▶ WHAT IS NEEDED
What is the count of lines in the records that include "SELECT"? Reply with that number alone.

INFORMATION PROVIDED Block Start

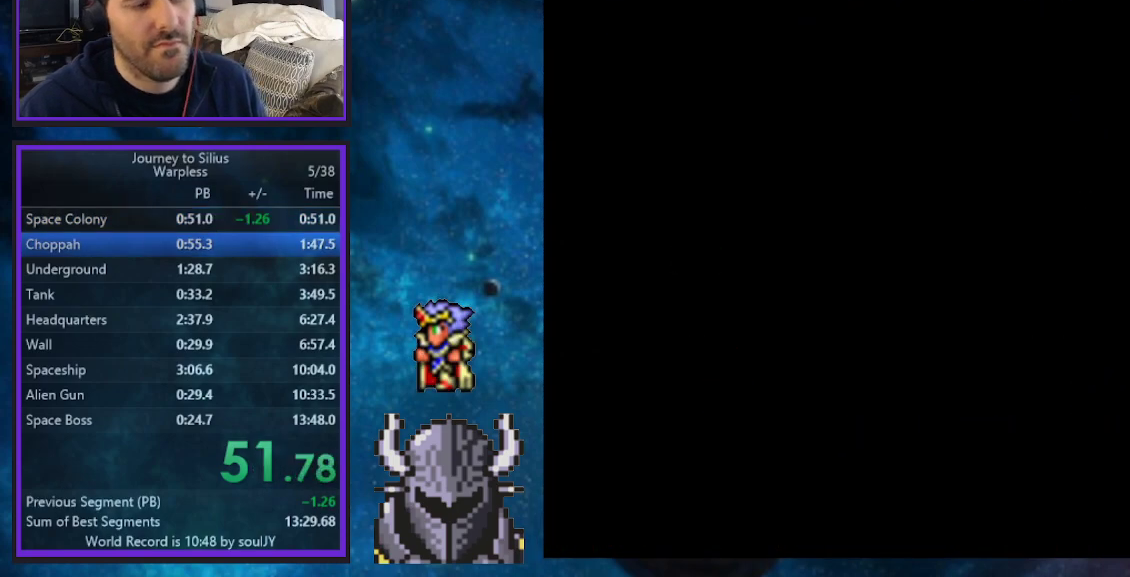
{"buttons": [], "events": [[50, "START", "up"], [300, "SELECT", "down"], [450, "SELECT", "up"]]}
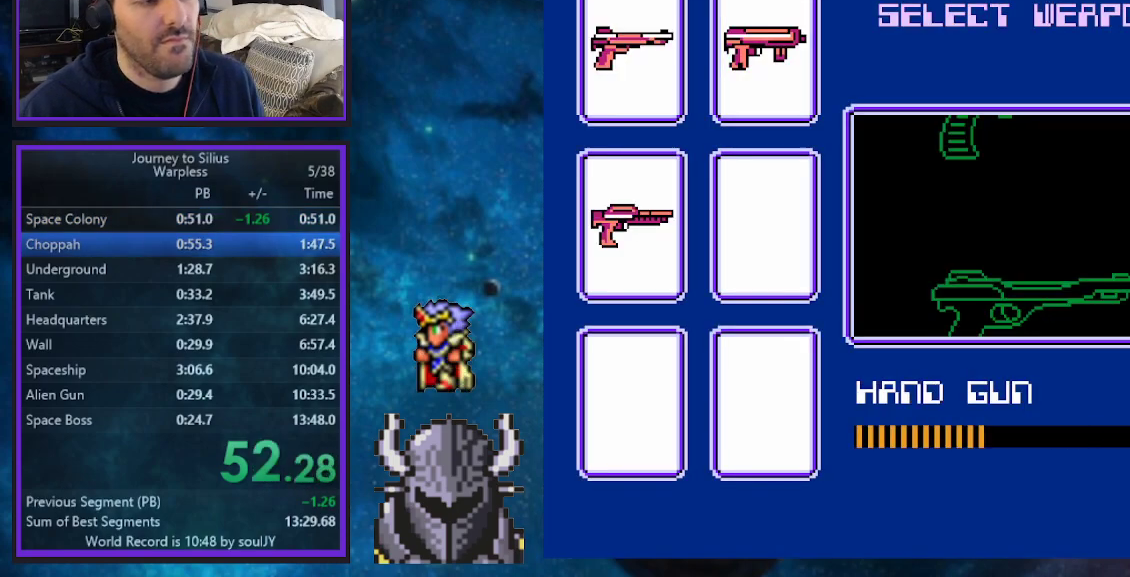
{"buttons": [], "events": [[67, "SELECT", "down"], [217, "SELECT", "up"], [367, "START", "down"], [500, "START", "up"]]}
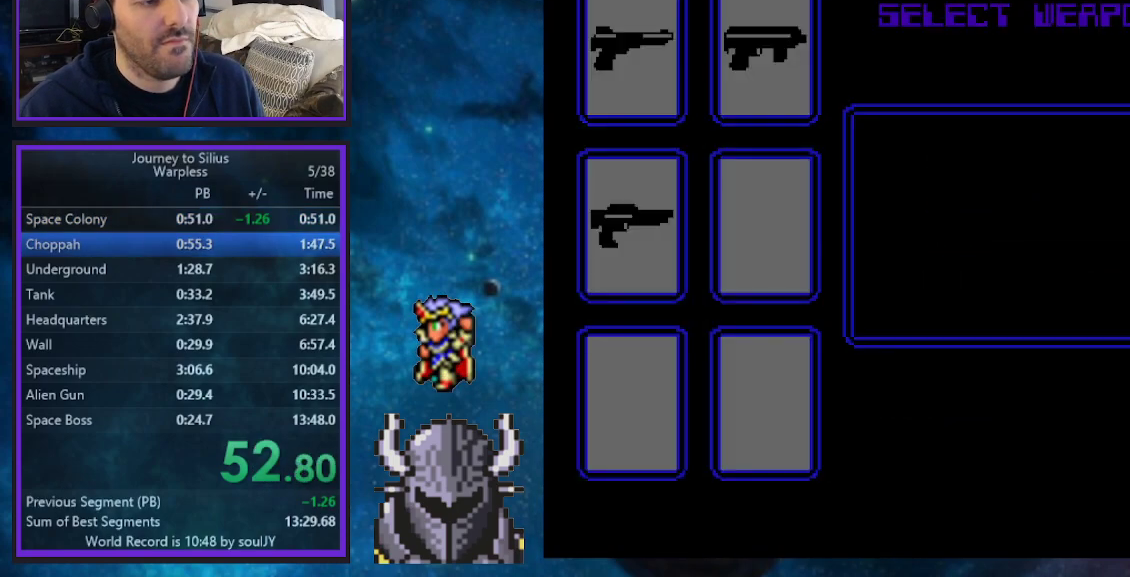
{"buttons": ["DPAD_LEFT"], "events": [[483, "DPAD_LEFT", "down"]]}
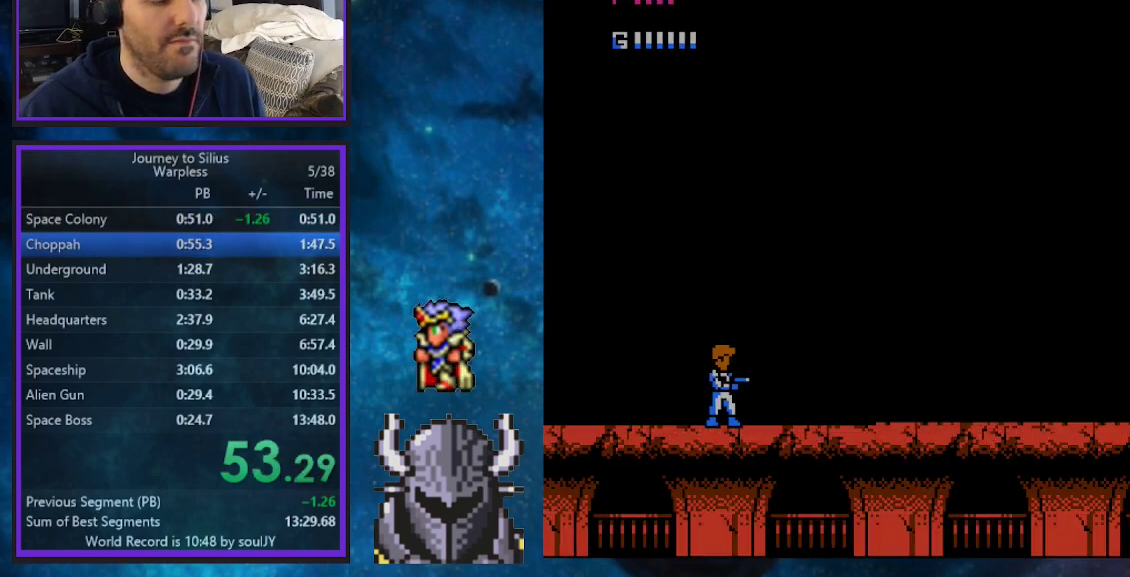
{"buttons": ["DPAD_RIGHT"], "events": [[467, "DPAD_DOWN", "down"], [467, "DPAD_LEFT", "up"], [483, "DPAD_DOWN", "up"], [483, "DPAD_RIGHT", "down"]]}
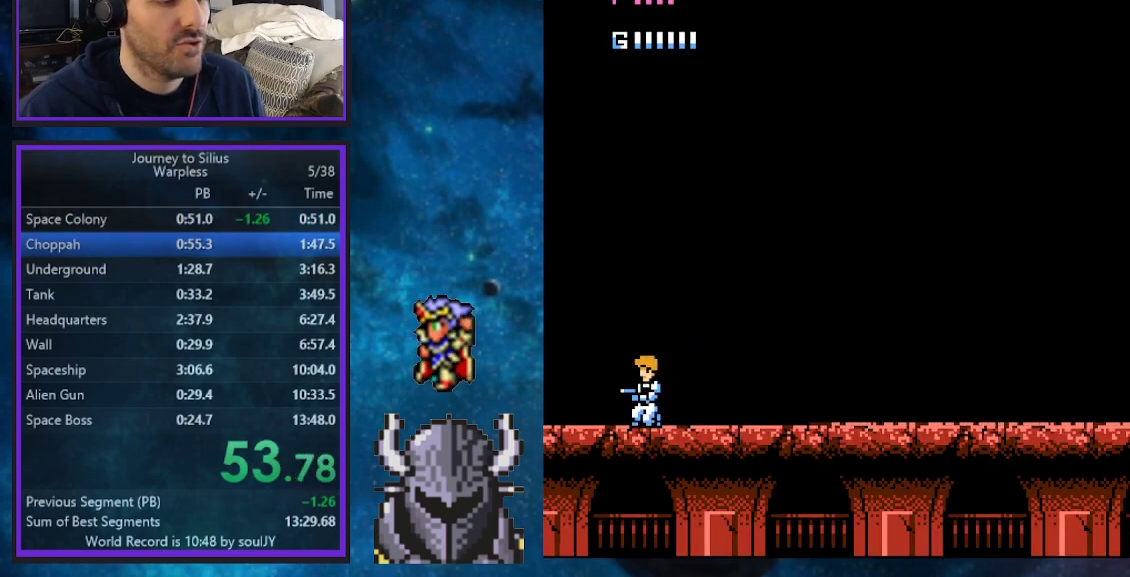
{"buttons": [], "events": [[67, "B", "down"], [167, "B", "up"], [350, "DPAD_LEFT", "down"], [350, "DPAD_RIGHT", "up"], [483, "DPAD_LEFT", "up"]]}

INFORMATION PROVIDED Block End

▶ YOUR SOLUTION
2